TASK DIRECTIONS: Rewrite the lines from the first one up to and including the line with "Gutscheine - Kino", changing "Tickets" to "Eintrittskarten" and leaving everything else the same.

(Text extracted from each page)
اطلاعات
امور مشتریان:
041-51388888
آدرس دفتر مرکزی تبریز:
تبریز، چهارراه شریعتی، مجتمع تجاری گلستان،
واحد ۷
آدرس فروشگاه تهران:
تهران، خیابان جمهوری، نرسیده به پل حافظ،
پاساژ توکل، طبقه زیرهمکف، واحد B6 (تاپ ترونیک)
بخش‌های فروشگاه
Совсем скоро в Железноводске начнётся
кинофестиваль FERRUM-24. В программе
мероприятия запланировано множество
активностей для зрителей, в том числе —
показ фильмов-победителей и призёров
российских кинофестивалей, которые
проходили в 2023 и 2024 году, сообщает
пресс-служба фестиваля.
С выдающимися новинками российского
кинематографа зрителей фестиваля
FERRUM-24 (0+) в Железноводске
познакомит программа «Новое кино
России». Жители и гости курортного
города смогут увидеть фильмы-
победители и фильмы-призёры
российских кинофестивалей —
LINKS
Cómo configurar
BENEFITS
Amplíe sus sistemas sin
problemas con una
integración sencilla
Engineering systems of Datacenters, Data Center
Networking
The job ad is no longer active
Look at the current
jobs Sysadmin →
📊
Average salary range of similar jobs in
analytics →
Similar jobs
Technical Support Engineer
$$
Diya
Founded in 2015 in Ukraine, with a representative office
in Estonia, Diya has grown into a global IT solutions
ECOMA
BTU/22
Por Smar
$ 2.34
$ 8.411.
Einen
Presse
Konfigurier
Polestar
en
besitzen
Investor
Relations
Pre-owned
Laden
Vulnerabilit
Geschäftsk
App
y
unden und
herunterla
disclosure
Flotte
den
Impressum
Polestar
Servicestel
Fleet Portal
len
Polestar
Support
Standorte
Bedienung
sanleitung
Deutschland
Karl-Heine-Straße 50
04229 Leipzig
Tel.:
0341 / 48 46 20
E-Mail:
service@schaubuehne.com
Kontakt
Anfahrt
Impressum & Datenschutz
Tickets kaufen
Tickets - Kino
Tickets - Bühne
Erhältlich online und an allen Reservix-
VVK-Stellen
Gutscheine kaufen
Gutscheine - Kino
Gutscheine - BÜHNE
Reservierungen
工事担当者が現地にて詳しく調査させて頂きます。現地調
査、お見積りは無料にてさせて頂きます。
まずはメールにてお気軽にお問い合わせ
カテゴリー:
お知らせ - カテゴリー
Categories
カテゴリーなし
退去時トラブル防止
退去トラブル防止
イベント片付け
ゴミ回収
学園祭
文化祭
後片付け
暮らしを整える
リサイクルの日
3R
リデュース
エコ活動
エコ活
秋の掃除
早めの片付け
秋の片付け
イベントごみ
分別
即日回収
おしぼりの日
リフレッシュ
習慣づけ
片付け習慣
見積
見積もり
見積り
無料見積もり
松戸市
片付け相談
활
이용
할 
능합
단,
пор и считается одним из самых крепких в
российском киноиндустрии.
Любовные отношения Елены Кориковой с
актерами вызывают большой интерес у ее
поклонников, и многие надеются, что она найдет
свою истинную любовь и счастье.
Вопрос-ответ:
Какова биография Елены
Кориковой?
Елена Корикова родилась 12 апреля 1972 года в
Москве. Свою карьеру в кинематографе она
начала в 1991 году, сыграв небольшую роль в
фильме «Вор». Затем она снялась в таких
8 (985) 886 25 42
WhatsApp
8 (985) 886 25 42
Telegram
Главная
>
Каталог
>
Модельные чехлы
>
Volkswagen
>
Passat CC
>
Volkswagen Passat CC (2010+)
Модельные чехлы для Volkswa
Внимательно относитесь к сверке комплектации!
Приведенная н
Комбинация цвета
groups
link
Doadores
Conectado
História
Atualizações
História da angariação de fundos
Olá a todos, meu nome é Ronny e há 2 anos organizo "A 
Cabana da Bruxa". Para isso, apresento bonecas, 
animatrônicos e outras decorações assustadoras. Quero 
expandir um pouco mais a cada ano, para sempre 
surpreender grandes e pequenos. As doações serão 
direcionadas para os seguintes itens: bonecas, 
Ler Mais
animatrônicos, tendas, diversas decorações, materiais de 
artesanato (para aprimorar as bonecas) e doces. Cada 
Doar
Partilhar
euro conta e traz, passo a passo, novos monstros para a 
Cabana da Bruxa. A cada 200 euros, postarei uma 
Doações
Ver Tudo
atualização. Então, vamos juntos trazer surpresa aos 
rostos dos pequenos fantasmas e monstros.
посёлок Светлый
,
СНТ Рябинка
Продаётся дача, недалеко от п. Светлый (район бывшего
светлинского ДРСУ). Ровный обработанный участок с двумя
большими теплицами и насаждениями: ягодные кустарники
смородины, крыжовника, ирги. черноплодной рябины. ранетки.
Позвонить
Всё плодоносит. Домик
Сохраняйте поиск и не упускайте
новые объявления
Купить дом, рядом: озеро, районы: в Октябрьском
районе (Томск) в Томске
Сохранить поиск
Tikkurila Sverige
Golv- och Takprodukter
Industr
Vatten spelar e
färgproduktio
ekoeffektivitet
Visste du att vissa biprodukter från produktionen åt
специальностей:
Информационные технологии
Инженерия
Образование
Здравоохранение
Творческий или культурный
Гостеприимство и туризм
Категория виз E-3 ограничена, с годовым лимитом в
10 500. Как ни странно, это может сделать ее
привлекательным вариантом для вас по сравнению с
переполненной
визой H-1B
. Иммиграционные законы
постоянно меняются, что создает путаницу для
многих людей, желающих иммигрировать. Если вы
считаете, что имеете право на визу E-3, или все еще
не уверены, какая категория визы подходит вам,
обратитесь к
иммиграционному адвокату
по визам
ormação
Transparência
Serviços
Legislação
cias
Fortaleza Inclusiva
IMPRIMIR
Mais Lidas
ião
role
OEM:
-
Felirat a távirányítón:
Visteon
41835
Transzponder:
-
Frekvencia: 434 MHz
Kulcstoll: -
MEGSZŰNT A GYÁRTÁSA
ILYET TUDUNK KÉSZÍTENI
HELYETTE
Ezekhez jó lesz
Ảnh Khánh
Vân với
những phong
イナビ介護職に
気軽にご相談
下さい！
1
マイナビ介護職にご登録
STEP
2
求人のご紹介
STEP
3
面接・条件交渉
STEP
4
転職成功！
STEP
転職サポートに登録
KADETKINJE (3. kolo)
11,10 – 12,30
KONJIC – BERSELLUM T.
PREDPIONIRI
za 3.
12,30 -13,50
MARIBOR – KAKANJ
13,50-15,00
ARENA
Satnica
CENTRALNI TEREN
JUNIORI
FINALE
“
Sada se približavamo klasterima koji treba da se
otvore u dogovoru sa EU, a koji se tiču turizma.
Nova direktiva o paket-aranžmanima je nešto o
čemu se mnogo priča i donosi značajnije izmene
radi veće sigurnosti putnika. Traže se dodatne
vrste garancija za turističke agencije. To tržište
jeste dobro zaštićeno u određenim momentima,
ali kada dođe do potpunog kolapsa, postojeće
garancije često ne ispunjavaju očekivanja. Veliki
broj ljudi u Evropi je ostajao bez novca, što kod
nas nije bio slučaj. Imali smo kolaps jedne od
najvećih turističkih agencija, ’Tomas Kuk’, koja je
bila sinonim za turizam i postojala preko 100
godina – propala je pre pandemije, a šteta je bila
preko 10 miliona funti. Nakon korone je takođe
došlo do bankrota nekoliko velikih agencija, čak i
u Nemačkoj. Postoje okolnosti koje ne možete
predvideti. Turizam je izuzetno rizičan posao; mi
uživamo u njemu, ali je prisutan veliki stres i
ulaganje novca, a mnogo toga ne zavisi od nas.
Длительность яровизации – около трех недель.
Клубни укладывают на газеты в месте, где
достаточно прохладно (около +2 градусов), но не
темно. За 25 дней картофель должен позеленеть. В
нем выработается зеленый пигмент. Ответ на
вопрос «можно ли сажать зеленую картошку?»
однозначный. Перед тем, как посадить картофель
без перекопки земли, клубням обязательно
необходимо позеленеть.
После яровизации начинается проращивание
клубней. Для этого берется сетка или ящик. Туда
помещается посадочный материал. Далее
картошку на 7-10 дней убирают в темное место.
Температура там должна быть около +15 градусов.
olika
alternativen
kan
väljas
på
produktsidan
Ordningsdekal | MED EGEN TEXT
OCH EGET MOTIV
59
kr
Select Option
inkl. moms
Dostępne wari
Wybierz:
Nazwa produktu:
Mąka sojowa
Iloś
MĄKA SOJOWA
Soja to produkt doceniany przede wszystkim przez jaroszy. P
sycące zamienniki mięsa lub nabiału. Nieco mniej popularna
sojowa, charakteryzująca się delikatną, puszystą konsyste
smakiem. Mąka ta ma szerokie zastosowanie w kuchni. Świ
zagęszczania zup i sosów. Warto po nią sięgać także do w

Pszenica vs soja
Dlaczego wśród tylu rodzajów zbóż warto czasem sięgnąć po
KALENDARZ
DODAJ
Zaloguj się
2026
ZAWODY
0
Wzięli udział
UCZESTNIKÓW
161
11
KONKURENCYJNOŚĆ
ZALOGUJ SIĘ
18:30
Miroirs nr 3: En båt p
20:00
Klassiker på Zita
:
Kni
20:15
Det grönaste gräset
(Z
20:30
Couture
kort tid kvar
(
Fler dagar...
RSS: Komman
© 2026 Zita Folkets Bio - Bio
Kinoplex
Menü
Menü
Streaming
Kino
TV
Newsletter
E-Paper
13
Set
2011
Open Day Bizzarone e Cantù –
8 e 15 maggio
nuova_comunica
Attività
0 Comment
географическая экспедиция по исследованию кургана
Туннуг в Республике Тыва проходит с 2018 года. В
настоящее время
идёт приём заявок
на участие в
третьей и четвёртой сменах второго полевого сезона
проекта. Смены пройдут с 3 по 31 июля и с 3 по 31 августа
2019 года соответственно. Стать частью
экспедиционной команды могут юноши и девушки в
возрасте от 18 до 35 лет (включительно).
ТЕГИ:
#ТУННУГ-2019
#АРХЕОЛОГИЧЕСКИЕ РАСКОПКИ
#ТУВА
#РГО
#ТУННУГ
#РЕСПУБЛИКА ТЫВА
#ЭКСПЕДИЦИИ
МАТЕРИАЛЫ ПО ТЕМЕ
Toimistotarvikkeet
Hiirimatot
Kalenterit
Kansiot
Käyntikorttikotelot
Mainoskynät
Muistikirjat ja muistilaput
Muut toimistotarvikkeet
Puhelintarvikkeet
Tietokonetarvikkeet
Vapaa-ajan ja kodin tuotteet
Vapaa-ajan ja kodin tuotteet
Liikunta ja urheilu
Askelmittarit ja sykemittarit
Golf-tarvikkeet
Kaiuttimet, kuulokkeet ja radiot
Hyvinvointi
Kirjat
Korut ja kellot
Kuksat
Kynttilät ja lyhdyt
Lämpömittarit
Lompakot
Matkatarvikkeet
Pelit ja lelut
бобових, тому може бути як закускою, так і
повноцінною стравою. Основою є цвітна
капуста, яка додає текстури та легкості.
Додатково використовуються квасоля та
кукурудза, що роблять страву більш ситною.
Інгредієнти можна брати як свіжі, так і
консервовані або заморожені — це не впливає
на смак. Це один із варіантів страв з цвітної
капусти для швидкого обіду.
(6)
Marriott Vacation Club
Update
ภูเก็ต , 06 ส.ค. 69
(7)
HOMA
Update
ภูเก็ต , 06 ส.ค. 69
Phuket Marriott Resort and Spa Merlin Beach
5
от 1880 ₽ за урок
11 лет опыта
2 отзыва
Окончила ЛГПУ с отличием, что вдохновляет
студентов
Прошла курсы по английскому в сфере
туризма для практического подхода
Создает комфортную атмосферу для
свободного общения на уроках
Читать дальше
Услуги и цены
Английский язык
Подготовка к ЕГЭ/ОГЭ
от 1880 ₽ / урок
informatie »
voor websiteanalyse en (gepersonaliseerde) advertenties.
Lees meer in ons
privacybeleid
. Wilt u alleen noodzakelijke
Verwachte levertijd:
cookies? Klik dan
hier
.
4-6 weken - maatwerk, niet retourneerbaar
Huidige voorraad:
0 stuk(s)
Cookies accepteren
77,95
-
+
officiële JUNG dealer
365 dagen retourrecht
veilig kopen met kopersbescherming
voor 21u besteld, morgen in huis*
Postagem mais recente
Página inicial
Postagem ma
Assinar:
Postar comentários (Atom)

WRITTEN RESPONSE:
اطلاعات
امور مشتریان:
041-51388888
آدرس دفتر مرکزی تبریز:
تبریز، چهارراه شریعتی، مجتمع تجاری گلستان،
واحد ۷
آدرس فروشگاه تهران:
تهران، خیابان جمهوری، نرسیده به پل حافظ،
پاساژ توکل، طبقه زیرهمکف، واحد B6 (تاپ ترونیک)
بخش‌های فروشگاه
Совсем скоро в Железноводске начнётся
кинофестиваль FERRUM-24. В программе
мероприятия запланировано множество
активностей для зрителей, в том числе —
показ фильмов-победителей и призёров
российских кинофестивалей, которые
проходили в 2023 и 2024 году, сообщает
пресс-служба фестиваля.
С выдающимися новинками российского
кинематографа зрителей фестиваля
FERRUM-24 (0+) в Железноводске
познакомит программа «Новое кино
России». Жители и гости курортного
города смогут увидеть фильмы-
победители и фильмы-призёры
российских кинофестивалей —
LINKS
Cómo configurar
BENEFITS
Amplíe sus sistemas sin
problemas con una
integración sencilla
Engineering systems of Datacenters, Data Center
Networking
The job ad is no longer active
Look at the current
jobs Sysadmin →
📊
Average salary range of similar jobs in
analytics →
Similar jobs
Technical Support Engineer
$$
Diya
Founded in 2015 in Ukraine, with a representative office
in Estonia, Diya has grown into a global IT solutions
ECOMA
BTU/22
Por Smar
$ 2.34
$ 8.411.
Einen
Presse
Konfigurier
Polestar
en
besitzen
Investor
Relations
Pre-owned
Laden
Vulnerabilit
Geschäftsk
App
y
unden und
herunterla
disclosure
Flotte
den
Impressum
Polestar
Servicestel
Fleet Portal
len
Polestar
Support
Standorte
Bedienung
sanleitung
Deutschland
Karl-Heine-Straße 50
04229 Leipzig
Tel.:
0341 / 48 46 20
E-Mail:
service@schaubuehne.com
Kontakt
Anfahrt
Impressum & Datenschutz
Eintrittskarten kaufen
Eintrittskarten - Kino
Eintrittskarten - Bühne
Erhältlich online und an allen Reservix-
VVK-Stellen
Gutscheine kaufen
Gutscheine - Kino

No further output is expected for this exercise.